Using agents in a conversation
You can invoke agents explicitly:
Use the code-reviewer agent to check the changes in src/auth/
Or you can set things up so Claude figures it out. If your agent's description says "Use after making code changes", Claude will often delegate automatically after it writes code.
A great starting point: agency-agents
Writing agent system prompts from scratch takes practice. Knowing what to include, how to phrase the instructions, and what constraints to set isn't obvious when you're new to this.

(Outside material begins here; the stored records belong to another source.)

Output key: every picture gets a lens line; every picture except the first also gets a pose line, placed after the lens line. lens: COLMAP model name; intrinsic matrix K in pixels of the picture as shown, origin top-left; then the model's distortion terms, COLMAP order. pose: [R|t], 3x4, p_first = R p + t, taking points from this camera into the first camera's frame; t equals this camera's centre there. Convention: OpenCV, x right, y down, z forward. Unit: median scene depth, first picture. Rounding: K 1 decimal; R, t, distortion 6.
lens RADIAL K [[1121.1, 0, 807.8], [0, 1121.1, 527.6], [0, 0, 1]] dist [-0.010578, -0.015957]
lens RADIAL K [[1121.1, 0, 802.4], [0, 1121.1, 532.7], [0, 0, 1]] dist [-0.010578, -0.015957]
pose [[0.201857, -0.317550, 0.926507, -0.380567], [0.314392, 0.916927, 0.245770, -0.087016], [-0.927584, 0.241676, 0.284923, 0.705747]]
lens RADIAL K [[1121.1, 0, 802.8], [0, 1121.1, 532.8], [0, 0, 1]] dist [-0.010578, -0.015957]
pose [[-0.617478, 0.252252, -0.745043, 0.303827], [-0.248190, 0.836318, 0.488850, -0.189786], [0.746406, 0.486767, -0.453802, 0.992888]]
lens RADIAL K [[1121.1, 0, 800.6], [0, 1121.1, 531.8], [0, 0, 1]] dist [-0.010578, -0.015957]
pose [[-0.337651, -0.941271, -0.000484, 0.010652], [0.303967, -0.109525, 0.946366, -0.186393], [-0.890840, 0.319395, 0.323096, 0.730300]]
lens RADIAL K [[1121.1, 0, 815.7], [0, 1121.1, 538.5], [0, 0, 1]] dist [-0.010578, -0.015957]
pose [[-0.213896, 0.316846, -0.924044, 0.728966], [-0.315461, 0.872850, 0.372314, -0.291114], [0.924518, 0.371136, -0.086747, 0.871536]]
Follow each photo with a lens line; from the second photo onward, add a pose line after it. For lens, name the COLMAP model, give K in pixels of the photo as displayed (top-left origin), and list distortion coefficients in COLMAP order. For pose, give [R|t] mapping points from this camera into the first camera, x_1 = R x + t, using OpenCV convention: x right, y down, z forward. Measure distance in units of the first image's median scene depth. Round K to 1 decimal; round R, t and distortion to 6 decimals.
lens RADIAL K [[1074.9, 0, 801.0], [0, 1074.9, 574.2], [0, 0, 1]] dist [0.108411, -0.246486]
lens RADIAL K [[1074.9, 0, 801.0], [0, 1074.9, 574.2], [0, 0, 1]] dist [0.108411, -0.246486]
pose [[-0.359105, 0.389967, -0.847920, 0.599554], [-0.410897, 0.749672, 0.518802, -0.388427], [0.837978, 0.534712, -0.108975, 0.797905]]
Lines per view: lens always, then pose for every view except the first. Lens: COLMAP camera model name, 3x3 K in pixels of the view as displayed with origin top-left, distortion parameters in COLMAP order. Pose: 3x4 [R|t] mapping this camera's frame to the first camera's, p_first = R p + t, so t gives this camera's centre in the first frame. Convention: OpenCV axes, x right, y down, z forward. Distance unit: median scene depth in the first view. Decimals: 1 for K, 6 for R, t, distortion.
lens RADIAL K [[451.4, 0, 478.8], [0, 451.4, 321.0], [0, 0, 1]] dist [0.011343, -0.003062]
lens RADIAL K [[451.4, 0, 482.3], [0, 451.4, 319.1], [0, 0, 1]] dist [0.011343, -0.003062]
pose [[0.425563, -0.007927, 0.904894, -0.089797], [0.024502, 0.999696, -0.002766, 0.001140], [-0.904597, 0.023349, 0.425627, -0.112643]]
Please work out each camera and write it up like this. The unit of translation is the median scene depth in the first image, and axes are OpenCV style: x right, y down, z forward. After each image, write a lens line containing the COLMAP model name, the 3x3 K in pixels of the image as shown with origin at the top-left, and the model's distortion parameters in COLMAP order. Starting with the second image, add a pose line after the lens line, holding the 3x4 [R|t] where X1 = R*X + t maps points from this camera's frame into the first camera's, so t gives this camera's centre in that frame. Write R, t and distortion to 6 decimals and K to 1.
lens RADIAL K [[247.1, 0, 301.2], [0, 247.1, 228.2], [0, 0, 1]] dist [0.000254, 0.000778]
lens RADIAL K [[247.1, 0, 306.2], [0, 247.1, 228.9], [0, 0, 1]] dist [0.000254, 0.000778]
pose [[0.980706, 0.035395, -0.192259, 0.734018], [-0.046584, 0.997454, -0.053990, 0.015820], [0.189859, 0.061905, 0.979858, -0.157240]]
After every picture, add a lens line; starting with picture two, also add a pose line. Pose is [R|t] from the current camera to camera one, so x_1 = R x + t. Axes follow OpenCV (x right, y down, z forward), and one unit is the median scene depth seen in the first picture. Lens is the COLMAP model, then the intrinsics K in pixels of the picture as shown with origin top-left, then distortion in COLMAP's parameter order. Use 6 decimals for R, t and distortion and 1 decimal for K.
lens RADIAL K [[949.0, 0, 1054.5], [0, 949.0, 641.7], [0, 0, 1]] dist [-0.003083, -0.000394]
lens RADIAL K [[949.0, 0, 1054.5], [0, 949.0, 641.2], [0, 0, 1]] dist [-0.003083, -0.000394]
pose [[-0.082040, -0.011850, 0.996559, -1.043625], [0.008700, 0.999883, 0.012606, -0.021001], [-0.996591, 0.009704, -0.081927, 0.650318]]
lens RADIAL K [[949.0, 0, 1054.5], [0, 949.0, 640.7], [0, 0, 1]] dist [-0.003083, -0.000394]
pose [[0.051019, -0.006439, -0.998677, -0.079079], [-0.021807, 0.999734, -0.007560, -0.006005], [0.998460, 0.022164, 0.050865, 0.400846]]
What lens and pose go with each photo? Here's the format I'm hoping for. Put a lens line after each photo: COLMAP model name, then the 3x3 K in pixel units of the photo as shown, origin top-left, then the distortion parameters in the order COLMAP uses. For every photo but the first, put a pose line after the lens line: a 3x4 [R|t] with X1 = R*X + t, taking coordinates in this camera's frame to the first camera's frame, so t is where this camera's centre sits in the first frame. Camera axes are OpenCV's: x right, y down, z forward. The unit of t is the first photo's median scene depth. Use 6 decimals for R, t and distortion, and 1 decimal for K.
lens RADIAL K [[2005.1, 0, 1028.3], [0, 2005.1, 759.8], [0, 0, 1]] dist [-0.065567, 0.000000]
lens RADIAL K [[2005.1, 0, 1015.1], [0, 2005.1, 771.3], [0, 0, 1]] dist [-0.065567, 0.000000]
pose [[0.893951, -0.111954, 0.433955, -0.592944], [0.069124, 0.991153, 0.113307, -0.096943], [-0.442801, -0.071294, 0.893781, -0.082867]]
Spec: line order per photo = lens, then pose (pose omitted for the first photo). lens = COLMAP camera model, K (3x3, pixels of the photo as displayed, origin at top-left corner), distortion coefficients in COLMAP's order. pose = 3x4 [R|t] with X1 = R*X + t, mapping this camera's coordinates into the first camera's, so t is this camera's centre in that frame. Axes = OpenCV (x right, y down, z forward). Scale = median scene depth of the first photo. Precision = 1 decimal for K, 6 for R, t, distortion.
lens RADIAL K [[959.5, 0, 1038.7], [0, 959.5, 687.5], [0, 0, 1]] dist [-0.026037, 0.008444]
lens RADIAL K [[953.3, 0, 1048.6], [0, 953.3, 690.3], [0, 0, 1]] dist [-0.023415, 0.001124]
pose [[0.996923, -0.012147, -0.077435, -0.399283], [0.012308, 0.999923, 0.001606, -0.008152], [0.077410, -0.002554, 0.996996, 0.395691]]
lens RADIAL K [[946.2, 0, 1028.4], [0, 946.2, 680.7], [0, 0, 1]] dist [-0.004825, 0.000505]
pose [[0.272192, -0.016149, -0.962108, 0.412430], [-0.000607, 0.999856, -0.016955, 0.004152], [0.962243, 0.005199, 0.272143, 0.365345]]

agency-agents is a collection of 144+ ready-made agents across 12 domains: engineering, design, marketing, testing, game development, and more. Each agent has a distinct personality, domain-specific workflows, and concrete deliverables baked into the prompt.
To install all engineering agents for Claude Code:
git clone https://github.com/msitarzewski/agency-agents.git
cd agency-agents
./scripts/install.sh --tool claude-code
Or copy specific agents manually:
cp engineering/*.md ~/.claude/agents/
The files drop straight into ~/.claude/agents/ with no conversion needed. After restarting Claude Code, you'll have agents like Frontend Developer, Backend Architect, Security Engineer, and more available.
Even if you don't use them as-is, they're worth reading. Looking at how a well-crafted agent prompt is structured teaches you a lot about what makes an agent actually useful.
Keeping context under control
One of the main reasons to use subagents is context management. When you run a search-heavy task through an agent, all those file reads happen in the agent's context window, not yours. You get back a summary, and your conversation stays usable.
This matters more as sessions get longer. If you're working on a big feature and Claude has to explore a large codebase, routing that exploration through an agent keeps your main context free for the actual work.
More agent options
A few more fields worth knowing once you're past the basics:
---
name: security-auditor
description: Audits code for security vulnerabilities. Use proactively after auth changes.
tools: Read, Glob, Grep
model: opus
disallowedTools: Write, Edit
permissionMode: plan
memory: user
color: red
---
disallowedTools lets you block specific tools even if tools would otherwise allow them. permissionMode: plan means the agent will show you a plan before doing anything. memory: user gives the agent persistent memory across all your projects. Use project instead if the knowledge should be specific to one codebase.
Where to go from here
The official subagents documentation covers everything including agent teams, background agents, and hooks. Start simple: make one agent for the most repetitive thing you ask Claude to do, and go from there.